Search code examples
c#web-scrapingfilterhtml-agility-packtweets

How to identify if tweet is original or retweet in scraping with HtmlAgilityPack?


I wanted Twitter tweets of user for data analysis. For that I have used HtmlAgilityPack package to scrape Twitter and it gives me 30 top tweets.

I recognized tweet-text element and fetched all tweets. But I want to identify if it is tweet or retweet. How can I do that?

I have analysed HTML. In retweet there will be an element having tweet-context with-icn class. But when I scrape tweet on that class it throws null exception, because not all tweets will have that class. Then based on what and how can I scrape to get to know if it is retweet or not?

Code:

HtmlAgilityPack.HtmlWeb web = new HtmlAgilityPack.HtmlWeb();
HtmlAgilityPack.HtmlDocument doc = web.Load("https://twitter.com/BarackObama");

var TweetsNode= doc.DocumentNode.SelectNodes("//tr[@class='tweet-container']").ToList();

foreach (var item in TweetsNode)
{
    var tweet = new Tweets
    {
        console.WriteLine(item.innertext);
    };
}

In the above code, I have tried to fetch tweets of Barack Obama profile. I'm getting top 30 tweets. How can I recognize which one is retweet?
Thank you.


Solution

  • Scraping Twitter 101

    1. Get all Tweets from a page (which comes in handy tables <table class='tweet '>)

      HtmlWeb p = new HtmlWeb();
      var doc = p.Load(@"https://twitter.com/dailygametips");
      var nodes = doc.DocumentNode.SelectNodes("//table[@class='tweet  ']");
      
    2. Look in nodes for the <span class='context'> to indicated that this tweet is a retweet.

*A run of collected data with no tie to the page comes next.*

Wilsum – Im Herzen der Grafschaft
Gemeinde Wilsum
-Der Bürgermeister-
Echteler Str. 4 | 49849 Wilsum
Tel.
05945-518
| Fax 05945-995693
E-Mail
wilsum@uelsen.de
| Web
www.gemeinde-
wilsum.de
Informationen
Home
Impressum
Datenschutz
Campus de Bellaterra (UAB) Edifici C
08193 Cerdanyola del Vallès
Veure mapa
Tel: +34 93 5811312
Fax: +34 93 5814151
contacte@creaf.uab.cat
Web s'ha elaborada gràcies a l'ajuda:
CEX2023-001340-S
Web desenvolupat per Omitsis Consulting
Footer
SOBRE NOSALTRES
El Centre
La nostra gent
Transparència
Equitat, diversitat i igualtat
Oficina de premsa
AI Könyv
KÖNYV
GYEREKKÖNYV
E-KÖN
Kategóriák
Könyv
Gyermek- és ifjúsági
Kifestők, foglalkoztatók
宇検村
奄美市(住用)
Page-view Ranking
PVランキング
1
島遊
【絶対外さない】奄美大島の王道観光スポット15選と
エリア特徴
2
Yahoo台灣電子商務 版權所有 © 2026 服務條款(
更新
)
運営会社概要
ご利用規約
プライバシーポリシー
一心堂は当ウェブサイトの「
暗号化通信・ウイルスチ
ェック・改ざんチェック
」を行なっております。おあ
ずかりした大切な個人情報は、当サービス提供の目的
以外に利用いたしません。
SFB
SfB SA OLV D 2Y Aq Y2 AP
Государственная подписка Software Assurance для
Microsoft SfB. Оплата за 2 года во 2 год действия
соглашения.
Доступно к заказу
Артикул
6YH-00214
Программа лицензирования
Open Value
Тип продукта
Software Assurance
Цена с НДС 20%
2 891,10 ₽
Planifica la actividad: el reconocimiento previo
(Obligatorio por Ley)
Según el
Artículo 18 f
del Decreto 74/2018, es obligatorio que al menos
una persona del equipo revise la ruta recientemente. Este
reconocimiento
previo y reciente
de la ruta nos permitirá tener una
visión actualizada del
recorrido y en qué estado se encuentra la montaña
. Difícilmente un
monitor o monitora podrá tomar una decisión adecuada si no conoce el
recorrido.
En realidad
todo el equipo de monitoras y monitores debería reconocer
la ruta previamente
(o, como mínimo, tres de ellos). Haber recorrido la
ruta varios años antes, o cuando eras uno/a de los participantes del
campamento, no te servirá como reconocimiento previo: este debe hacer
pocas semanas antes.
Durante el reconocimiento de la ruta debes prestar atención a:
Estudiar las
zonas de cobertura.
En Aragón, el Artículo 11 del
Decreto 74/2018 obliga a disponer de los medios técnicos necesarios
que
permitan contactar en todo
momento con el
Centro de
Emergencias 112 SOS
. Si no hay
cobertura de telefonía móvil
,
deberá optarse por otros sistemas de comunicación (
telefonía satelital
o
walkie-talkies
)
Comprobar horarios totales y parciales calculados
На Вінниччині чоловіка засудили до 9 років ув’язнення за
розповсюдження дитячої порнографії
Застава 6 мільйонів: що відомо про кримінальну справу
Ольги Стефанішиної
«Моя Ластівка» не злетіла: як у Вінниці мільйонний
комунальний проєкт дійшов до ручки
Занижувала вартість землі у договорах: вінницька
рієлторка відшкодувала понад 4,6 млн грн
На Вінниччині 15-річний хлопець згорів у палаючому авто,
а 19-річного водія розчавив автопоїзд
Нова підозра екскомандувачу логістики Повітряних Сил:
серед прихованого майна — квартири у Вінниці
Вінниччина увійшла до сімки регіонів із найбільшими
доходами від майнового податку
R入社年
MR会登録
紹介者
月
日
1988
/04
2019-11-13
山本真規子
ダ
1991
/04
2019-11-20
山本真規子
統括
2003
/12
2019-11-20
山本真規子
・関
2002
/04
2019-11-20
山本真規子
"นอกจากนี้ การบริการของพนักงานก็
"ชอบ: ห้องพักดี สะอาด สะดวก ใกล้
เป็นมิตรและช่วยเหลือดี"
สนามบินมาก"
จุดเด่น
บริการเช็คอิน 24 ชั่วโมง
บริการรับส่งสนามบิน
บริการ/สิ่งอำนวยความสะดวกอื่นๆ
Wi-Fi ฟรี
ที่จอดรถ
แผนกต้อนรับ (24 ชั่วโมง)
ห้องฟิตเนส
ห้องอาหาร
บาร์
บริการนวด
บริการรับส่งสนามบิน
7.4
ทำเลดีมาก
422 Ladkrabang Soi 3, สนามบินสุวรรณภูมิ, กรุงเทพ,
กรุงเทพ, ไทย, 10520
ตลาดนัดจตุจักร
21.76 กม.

      List<Tweet> tweets = new List<Tweet>();
      foreach (var node in nodes)
      {
          bool isRetweet = false;
          var spanNode = node.SelectSingleNode(".//span[@class='context']");
          if (spanNode != null && spanNode.InnerHtml.Contains("retweeted"))
          {
              isRetweet = true;
          }
      
    3. We also want the Message Text, so scrap this next <div class='tweet-text'>:

          string msg = string.Empty;
          var msgNode = node.SelectSingleNode(".//div[@class='tweet-text']");
          if (msgNode != null)
          {
              msg = msgNode.InnerText.Trim();
          }
          tweets.Add(new Tweet(msg, isRetweet));
      }
      

    Additional the Tweet Container Class:

    class Tweet
    {
        public Tweet(string message, bool isRetweet)
        {
            Message = message;
            IsRetweet = isRetweet;
        }
    
        string Message { get; private set; }
        bool IsRetweet { get; private set; }
    }
    

    As you tell, this is not really rocket science. But you need to understand the basic principals of XPath and Scrapping.